──────── Entries provided ────────

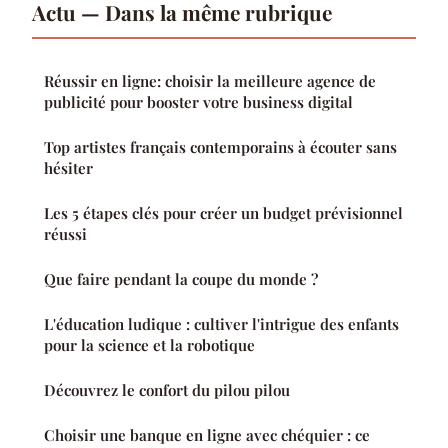
Actu — Dans la même rubrique
Réussir en ligne: choisir la meilleure agence de
publicité pour booster votre business digital
Top artistes français contemporains à écouter sans
hésiter
Les 5 étapes clés pour créer un budget prévisionnel
réussi
Que faire pendant la coupe du monde ?
L'éducation ludique : cultiver l'intrigue des enfants
pour la science et la robotique
Découvrez le confort du pilou pilou
Choisir une banque en ligne avec chéquier : ce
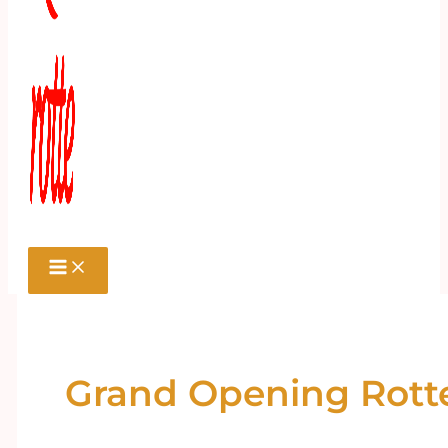
Grand Opening Rott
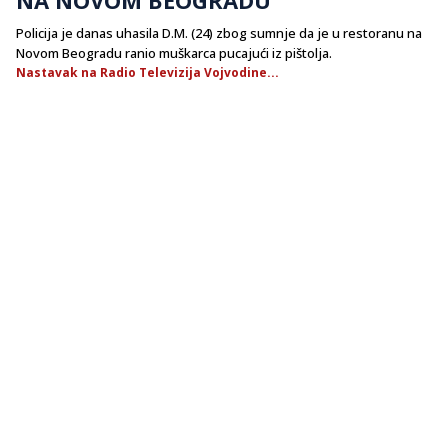
Policija je danas uhasila D.M. (24) zbog sumnje da je u restoranu na
Novom Beogradu ranio muškarca pucajući iz pištolja.
Nastavak na Radio Televizija Vojvodine...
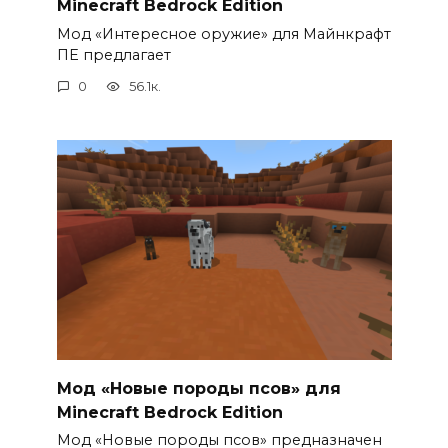
Minecraft Bedrock Edition
Мод «Интересное оружие» для Майнкрафт
ПЕ предлагает
0
56.1к.
Мод «Новые породы псов» для
Minecraft Bedrock Edition
Мод «Новые породы псов» предназначен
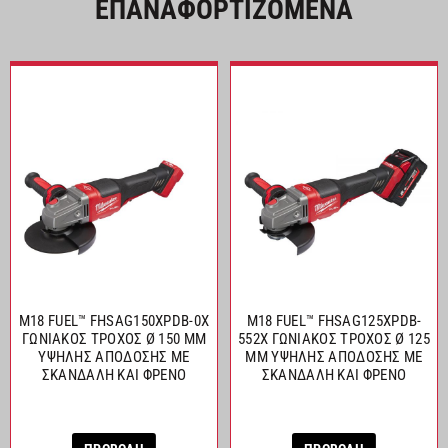
ΕΠΑΝΑΦΟΡΤΙΖΟΜΕΝΑ
M18 FUEL™ FHSAG150XPDB-0X
M18 FUEL™ FHSAG125XPDB-
ΓΩΝΙΑΚΟΣ ΤΡΟΧΟΣ Ø 150 MM
552X ΓΩΝΙΑΚΟΣ ΤΡΟΧΟΣ Ø 125
ΥΨΗΛΗΣ ΑΠΟΔΟΣΗΣ ΜΕ
MM ΥΨΗΛΗΣ ΑΠΟΔΟΣΗΣ ΜΕ
ΣΚΑΝΔΑΛΗ ΚΑΙ ΦΡΕΝΟ
ΣΚΑΝΔΑΛΗ ΚΑΙ ΦΡΕΝΟ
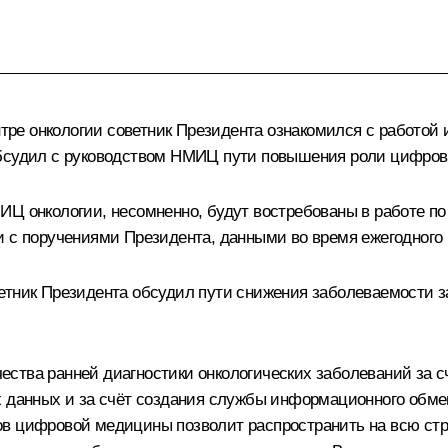
ре онкологии советник Президента ознакомился с работой
обсудил с руководством НМИЦ пути повышения роли цифров
ИЦ онкологии, несомненно, будут востребованы в работе по
и с поручениями Президента, данными во время ежегодного
етник Президента обсудил пути снижения заболеваемости з
ства ранней диагностики онкологических заболеваний за 
их данных и за счёт создания службы информационного об
ов цифровой медицины позволит распространить на всю стр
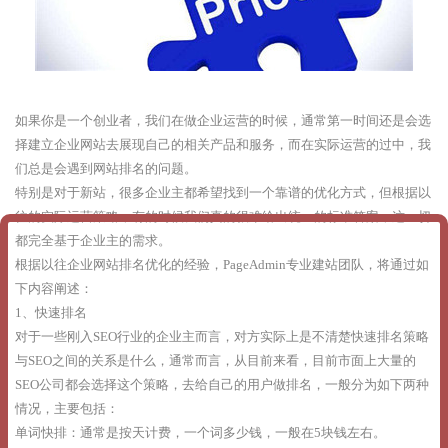
如果你是一个创业者，我们在做企业运营的时候，通常第一时间还是会选
择建立企业网站去展现自己的相关产品和服务，而在实际运营的过中，我
们总是会遇到网站排名的问题。
特别是对于新站，很多企业主都希望找到一个靠谱的优化方式，但根据以
往的实际运营策略，有的时候我们真的很难给出统一的标准答案，这一切
都完全基于企业主的需求。
根据以往企业网站排名优化的经验，PageAdmin专业建站团队，将通过如
下内容阐述：
1、快速排名
对于一些刚入SEO行业的企业主而言，对方实际上是不清楚快速排名策略
与SEO之间的关系是什么，通常而言，从目前来看，目前市面上大量的
SEO公司都会选择这个策略，去给自己的用户做排名，一般分为如下两种
情况，主要包括：
单词快排：通常是按天计费，一个词多少钱，一般在5块钱左右。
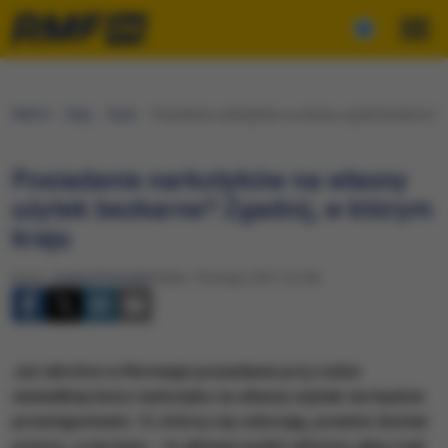
RMF24
Fakty
Świat
Posiadanie narkotyków na własny użytek bezkarne? Zg
Posiadanie narkotyków na własny
użytek bezkarne? Zgadnij, w którym
kraju
Autor:
Joanna Potocka
Piątek, 19 lutego 2021 (12:45)
Już wkrótce w Norwegii posiadanie przy sobie
niewielkiej ilości narkotyku na własny użytek nie będzie
przestępstwem. Ci, którzy się odurzają, powinni dostać
pomoc, a nie karę – to główny punkt reformy, jaką rząd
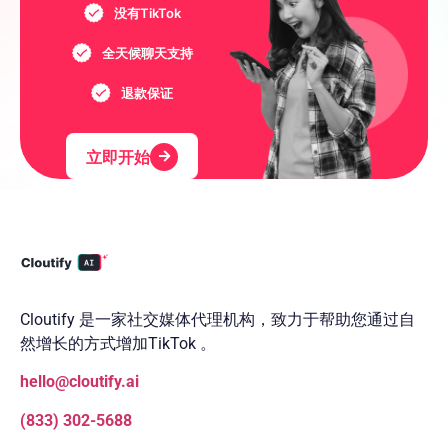
没有TikTok
全天候聊天支持
退款保证
立即开始
Cloutify 是一家社交媒体代理机构，致力于帮助您通过自
然增长的方式增加TikTok 。
hello@cloutify.ai
(833) 302-5688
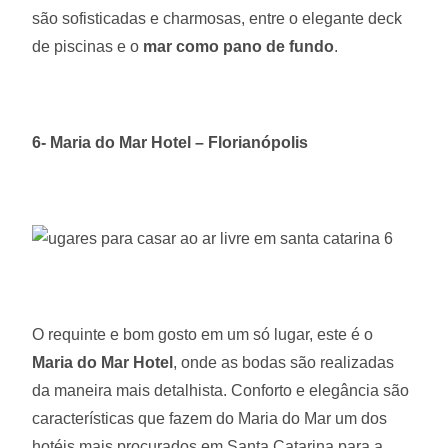
são sofisticadas e charmosas, entre o elegante deck
de piscinas e o
mar como pano de fundo
.
6- Maria do Mar Hotel – Florianópolis
O requinte e bom gosto em um só lugar, este é o
Maria do Mar Hotel
, onde as bodas são realizadas
da maneira mais detalhista. Conforto e elegância são
características que fazem do Maria do Mar um dos
hotéis mais procurados em Santa Catarina para a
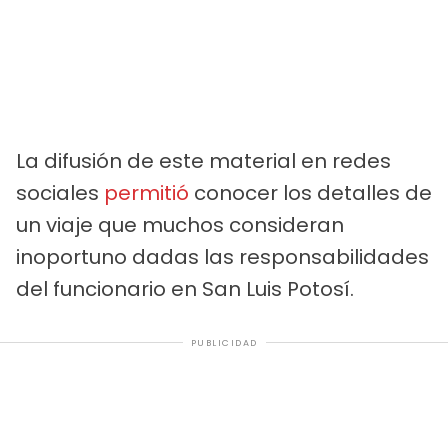
La difusión de este material en redes
sociales
permitió
conocer los detalles de
un viaje que muchos consideran
inoportuno dadas las responsabilidades
del funcionario en San Luis Potosí.
PUBLICIDAD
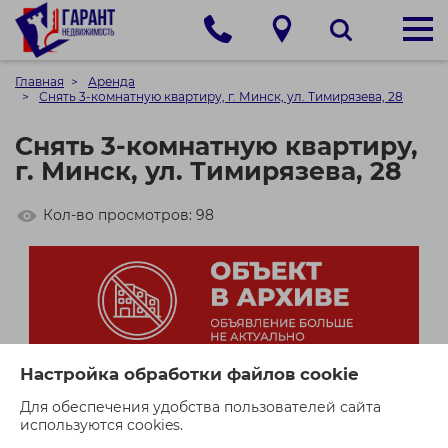
Главная
Аренда
Снять 3-комнатную квартиру, г. Минск, ул. Тимирязева, 28
Снять 3-комнатную квартиру,
г. Минск, ул. Тимирязева, 28
Кол-во просмотров: 98
Настройка обработки файлов cookie
Для обеспечения удобства пользователей сайта
используются cookies.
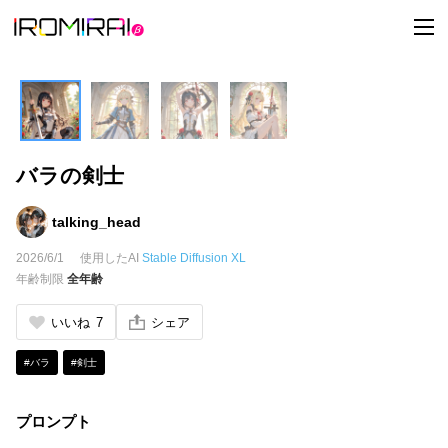
t
o
g
g
l
e
n
a
v
i
バラの剣士
g
a
t
i
talking_head
o
n
2026/6/1
使用したAI
Stable Diffusion XL
年齢制限
全年齢
いいね
7
シェア
#バラ
#剣士
プロンプト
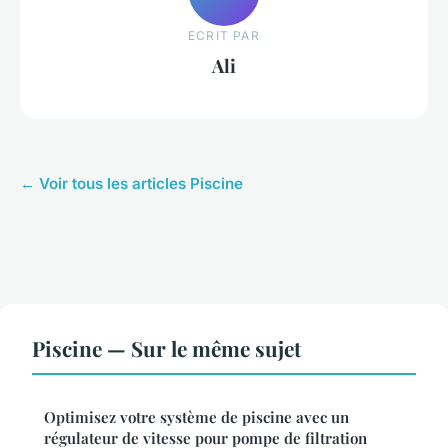
ECRIT PAR
Ali
← Voir tous les articles Piscine
Piscine — Sur le même sujet
Optimisez votre système de piscine avec un
régulateur de vitesse pour pompe de filtration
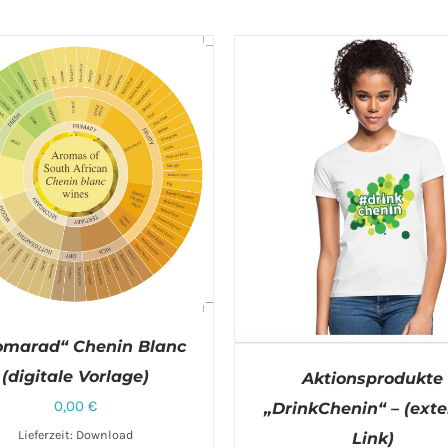
omarad“ Chenin Blanc
(digitale Vorlage)
Aktionsprodukte
0,00
€
„DrinkChenin“ – (exte
Lieferzeit: Download
Link)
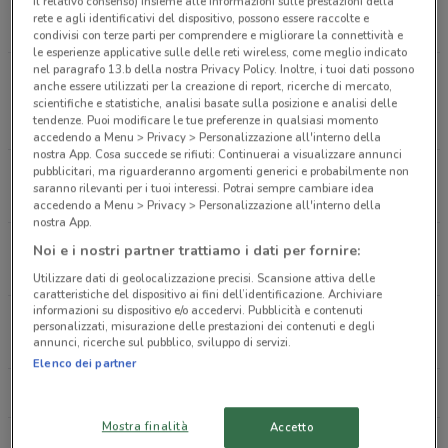
il relativo consenso) insieme alle informazioni sulle prestazioni della
Via Borgo S. Lucia, 37/41 Candelara
rete e agli identificativi del dispositivo, possono essere raccolte e
9.1 km
CHIUSO
condivisi con terze parti per comprendere e migliorare la connettività e
le esperienze applicative sulle delle reti wireless, come meglio indicato
nel paragrafo 13.b della nostra Privacy Policy. Inoltre, i tuoi dati possono
Via Prov.Le Feltresca, 39 - Fraz. Borgo Massano
anche essere utilizzati per la creazione di report, ricerche di mercato,
Montecalvo In Foglia
scientifiche e statistiche, analisi basate sulla posizione e analisi delle
tendenze. Puoi modificare le tue preferenze in qualsiasi momento
19.4 km
accedendo a Menu > Privacy > Personalizzazione all'interno della
nostra App. Cosa succede se rifiuti: Continuerai a visualizzare annunci
pubblicitari, ma riguarderanno argomenti generici e probabilmente non
Piazza Roma 3 Isola Del Piano
saranno rilevanti per i tuoi interessi. Potrai sempre cambiare idea
22.1 km
accedendo a Menu > Privacy > Personalizzazione all'interno della
nostra App.
Via Roma, 202 Isola Del Liri
Noi e i nostri partner trattiamo i dati per fornire:
22.2 km
APERTO
Utilizzare dati di geolocalizzazione precisi. Scansione attiva delle
caratteristiche del dispositivo ai fini dell’identificazione. Archiviare
informazioni su dispositivo e/o accedervi. Pubblicità e contenuti
Via Indipendenza, 445 Gaeta
personalizzati, misurazione delle prestazioni dei contenuti e degli
annunci, ricerche sul pubblico, sviluppo di servizi.
23.4 km
Elenco dei partner
Tutti i negozi Sigma
Mostra finalità
Accetto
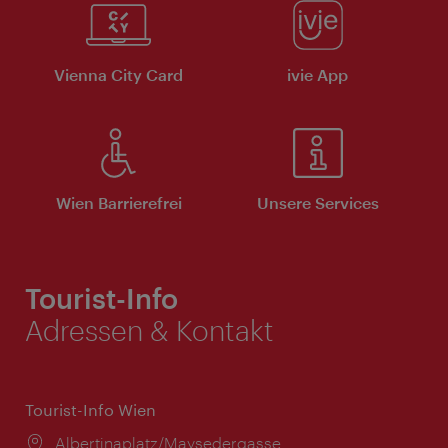
Vienna City Card
ivie App
Wien Barrierefrei
Unsere Services
Tourist-Info
Adressen & Kontakt
Tourist-Info Wien
Ort:
Albertinaplatz/Maysedergasse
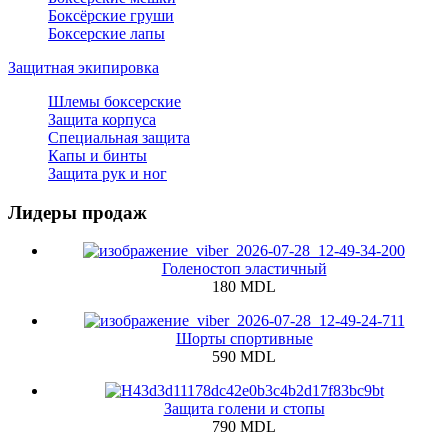
Боксёрские груши
Боксерские лапы
Защитная экипировка
Шлемы боксерские
Защита корпуса
Специальная защита
Капы и бинты
Защита рук и ног
Лидеры продаж
Голеностоп эластичный
180 MDL
Шорты спортивные
590 MDL
Защита голени и стопы
790 MDL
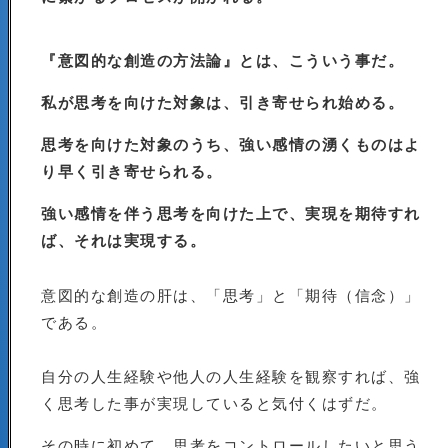
『意図的な創造の方法論』とは、こういう事だ。
私が思考を向けた対象は、引き寄せられ始める。
思考を向けた対象のうち、強い感情の湧くものはよ
り早く引き寄せられる。
強い感情を伴う思考を向けた上で、実現を期待すれ
ば、それは実現する。
意図的な創造の肝は、「思考」と「期待（信念）」
である。
自分の人生経験や他人の人生経験を観察すれば、強
く思考した事が実現していると気付くはずだ。
その時に初めて、思考をコントロールしたいと思う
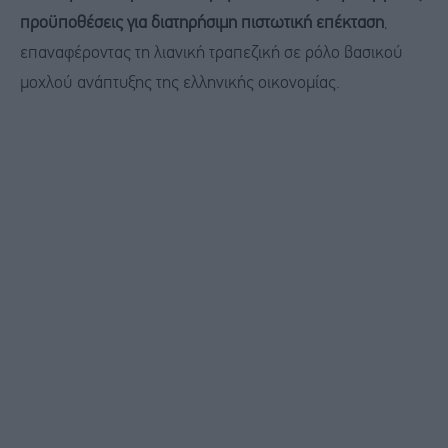
προϋποθέσεις για διατηρήσιμη πιστωτική επέκταση
,
επαναφέροντας τη λιανική τραπεζική σε ρόλο βασικού
μοχλού ανάπτυξης της ελληνικής οικονομίας.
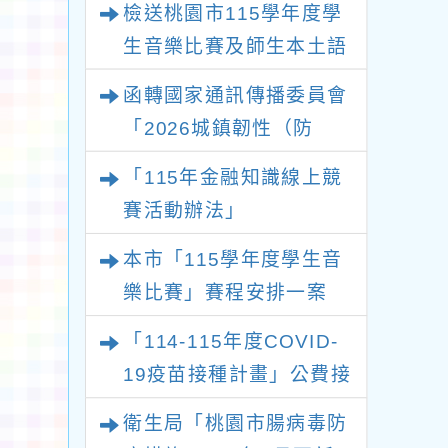
檢送桃園市115學年度學
生音樂比賽及師生本土語
及新住民語歌謠比賽實施
函轉國家通訊傳播委員會
要點各1份
「2026城鎮韌性（防
空）演習－行動網路降速
「115年金融知識線上競
演練執行計畫」
賽活動辦法」
本市「115學年度學生音
樂比賽」賽程安排一案
「114-115年度COVID-
19疫苗接種計畫」公費接
種對象擴大
衛生局「桃園市腸病毒防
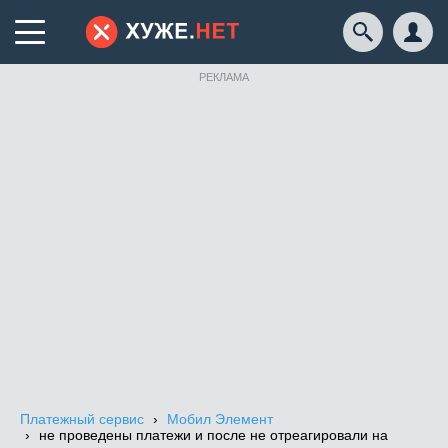
РЕКЛАМА
Платежный сервис
Мобил Элемент
не проведены платежи и после не отреагировали на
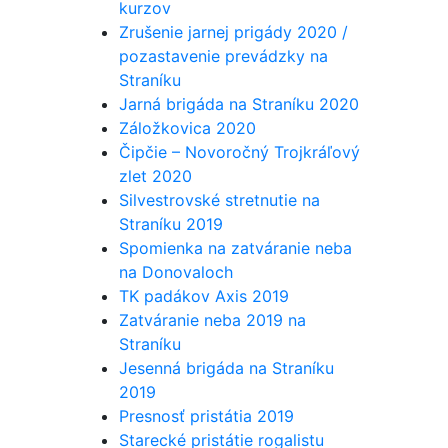
kurzov
Zrušenie jarnej prigády 2020 /
pozastavenie prevádzky na
Straníku
Jarná brigáda na Straníku 2020
Záložkovica 2020
Čipčie – Novoročný Trojkráľový
zlet 2020
Silvestrovské stretnutie na
Straníku 2019
Spomienka na zatváranie neba
na Donovaloch
TK padákov Axis 2019
Zatváranie neba 2019 na
Straníku
Jesenná brigáda na Straníku
2019
Presnosť pristátia 2019
Starecké pristátie rogalistu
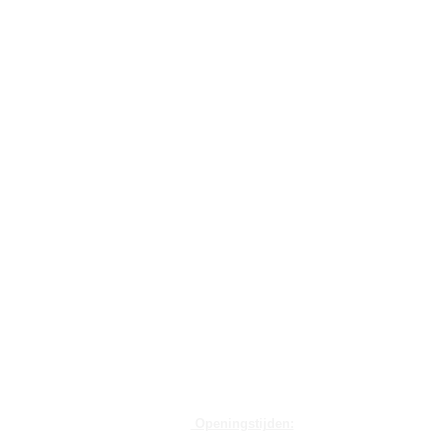
Openingstijden:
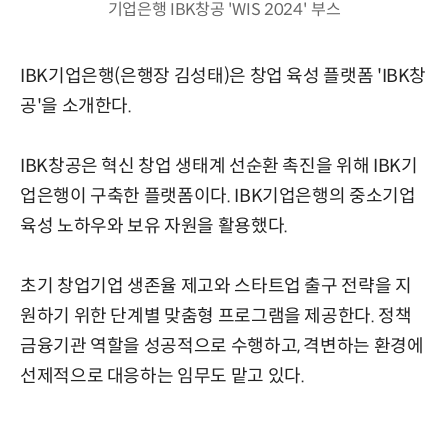
기업은행 IBK창공 'WIS 2024' 부스
IBK기업은행(은행장 김성태)은 창업 육성 플랫폼 'IBK창
공'을 소개한다.
IBK창공은 혁신 창업 생태계 선순환 촉진을 위해 IBK기
업은행이 구축한 플랫폼이다. IBK기업은행의 중소기업
육성 노하우와 보유 자원을 활용했다.
초기 창업기업 생존율 제고와 스타트업 출구 전략을 지
원하기 위한 단계별 맞춤형 프로그램을 제공한다. 정책
금융기관 역할을 성공적으로 수행하고, 격변하는 환경에
선제적으로 대응하는 임무도 맡고 있다.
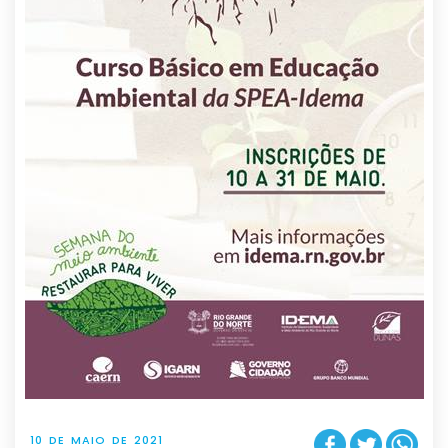
10 DE MAIO DE 2021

────────

#### [Description of the task]
Whenever a line of the data above includes the word "bezkarne", copy that line.

#### [Answer box]
Posiadanie narkotyków na własny użytek bezkarne? Zg
użytek bezkarne? Zgadnij, w którym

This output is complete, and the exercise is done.